Aunque había conocido a Ángel Acevedo en el colegio cuando cursaba el preuniversitario, mi primer trato personal con él tuvo lugar en el verano de 1970, en el que yo había terminado la carrera de Derecho, para que me informara de las oposiciones a ingreso en la Carrera Judicial que él se estaba preparando.

Desde entonces mantuvimos una relación personal amistosa que se consumó cuando yo ingresé en la Carrera Judicial. A él, a Antonio Giralda, prematuramente fallecido como Ángel, y a mí, nos preparó para las oposiciones a la Carrera Judicial el entrañablemente recordado magistrado tinerfeño Armando Barreda.

No he conocido una vocación jurídica y judicial tan fecunda como la de Ángel. Dedicó toda su vida plenamente al Derecho, viviendo en él y para él y, por supuesto, exclusivamente de él. Era Acevedo un hombre machadianamente bueno, personal y profesionalmente integérrimo, e independiente sin alardes. Dotado de una memoria prodigiosa, se sabía prácticamente el Código Civil de memoria, cual Alcubilla viviente. Terminó su vida profesional como presidente de la Sala de lo Contencioso-Administrativo del TSJ de Canarias, con sede en Santa Cruz de Tenerife, donde también brilló como valioso jurista.

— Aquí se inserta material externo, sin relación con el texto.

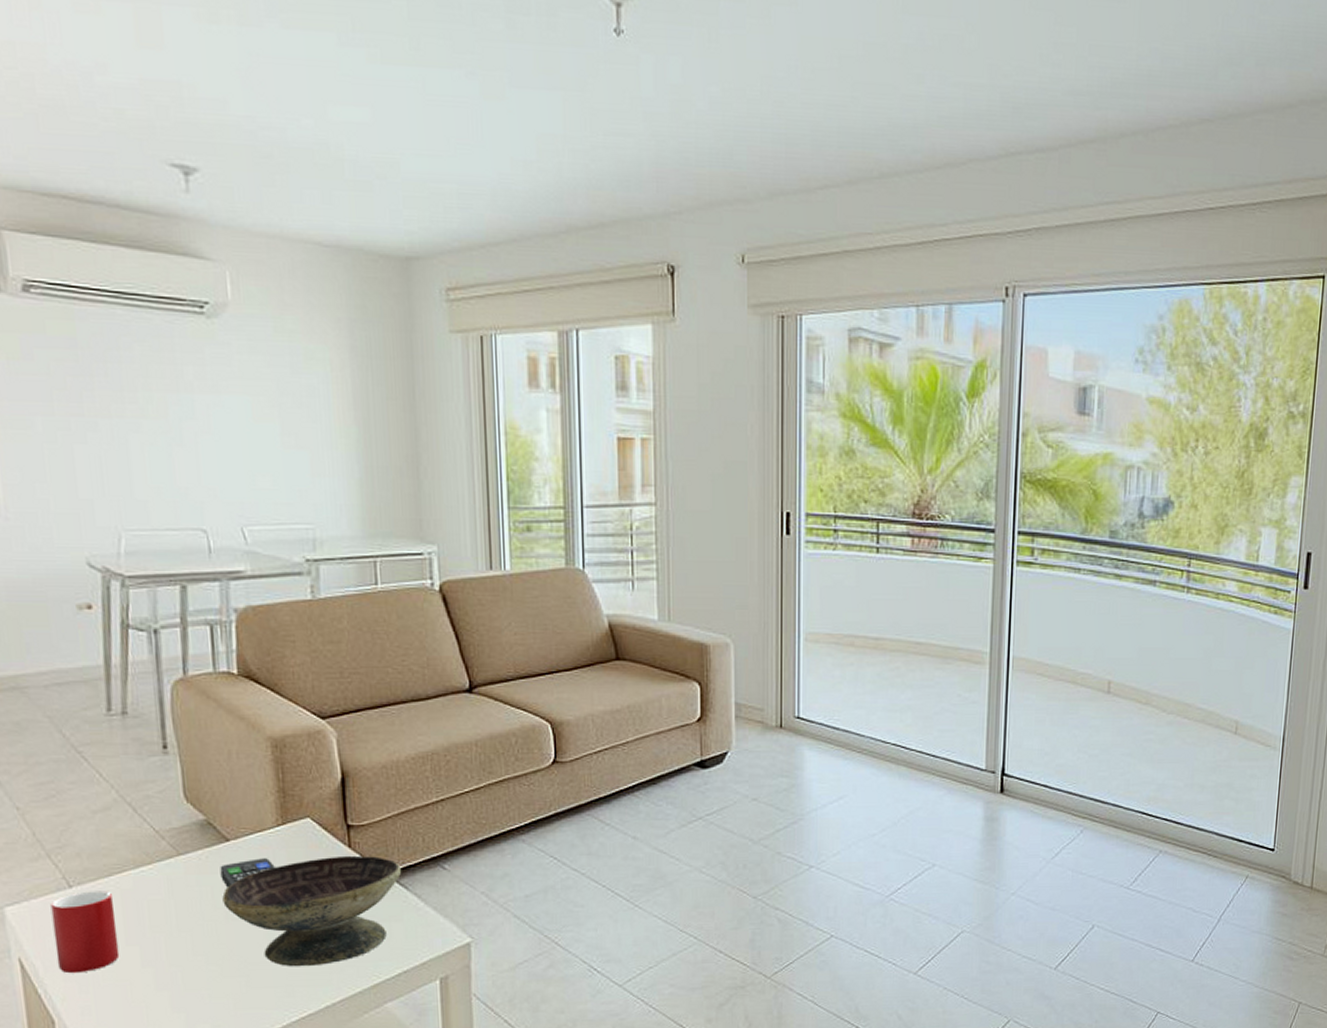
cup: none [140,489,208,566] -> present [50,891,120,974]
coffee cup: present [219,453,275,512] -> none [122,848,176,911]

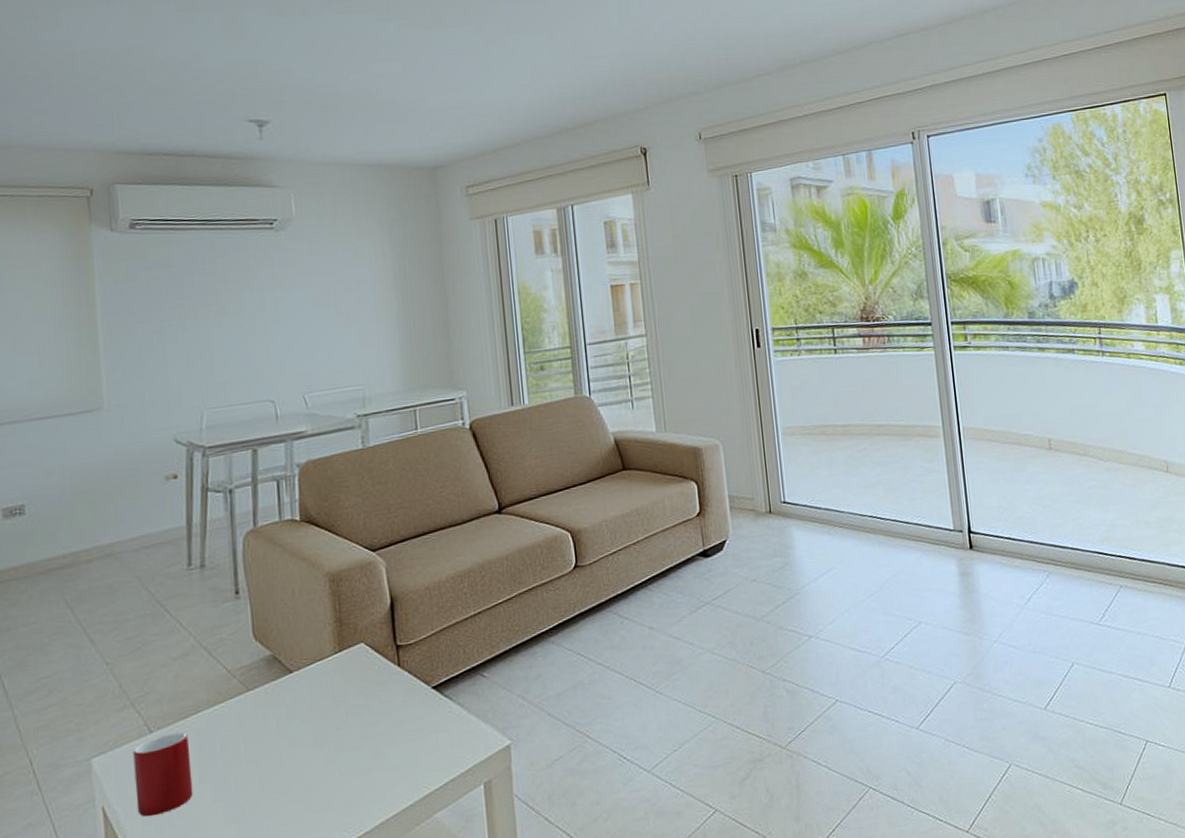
remote control: present [220,858,275,888] -> none [284,685,333,717]
decorative bowl: present [222,855,402,967] -> none [286,672,446,787]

Era un civilista excepcional. Tenía un fichero de jurisprudencia inigualable, rigurosamente trabajado. Cuando ascendió a Magistrado le sustituí como titular del Juzgado de Primera Instancia e Instrucción de Icod, en el Juzgado de la Orotava. El elevado nivel jurídico de sus sentencias me abrumó de tal manera que tuve que estudiar Derecho Civil como nunca para intentar con decoro llegar de lejos a su altura jurídica. Para ello tuve que acudir al asesoramiento de otro civilista extraordinario, de una intuición jurídica proverbial, el abogado Diego Encinoso, al que visitaba con frecuencia en su casa del Puerto de la Cruz. Le debo a él y a Ángel lo poco que se de Derecho Civil

Entre los tipos y estereotipos de jueces, el profesor Alejandro Nieto destaca, frente a los jueces estrella y justicieros de dudosa imparcialidad, al juez justo, para el que su tarea consiste no sólo en aplicar la Ley sino en hacer justicia, de acuerdo con la ley, e incluso a pesar de ella, aunque nunca contra ella, con una vocación a la que no regatean esfuerzos y toda clase de sacrificios laborales y personales, y, sobre todo, imbuidos por la más sublime ética profesional. Ángel Acevedo era el arquetipo del juez justo, fiel al lema del buen magistrado: "Escuchar cortésmente, responder sabiamente, y decidir imparcialmente". Tenía sobrada capacidad y preparación jurídica para ser magistrado del Tribunal Supremo, al que quiso acceder, pero no fue seleccionado por el CGPJ, más proclive al ascenso de los magistrados, con menos méritos profesionales que Ángel, ayudados a trepar por las asociaciones judiciales.

Como los buenos y sabios magistrados pasó desapercibido, y, renuente a la notoriedad pública, no se molestó nunca en buscarse una asociación judicial o un grupo político que le lanzara a los altos cargos judiciales. A él no le importaron nunca las pompas mundanas y mucho menos las oficiales. Su modestia le hacía indiferente a lo que no fuera el peso de su trabajo. Le bastaba con el afecto y la admiración de los compañeros que le conocíamos y le apreciábamos. A los jueces como Ángel no hay que buscarles en los confortables despachos oficiales, sino en alguna celda silenciosa abarrotada de libros de Derecho.

Cuando fui al tanatorio a velar su cuerpo recordé el texto de una lápida romana de las termas de Caracalla, que dirigí a en silencio a Ángel: "Te recordaré siempre querido amigo y compañero, en invierno y en verano, cerca y lejos, mientras viva y después", cuando nos veamos en el cielo.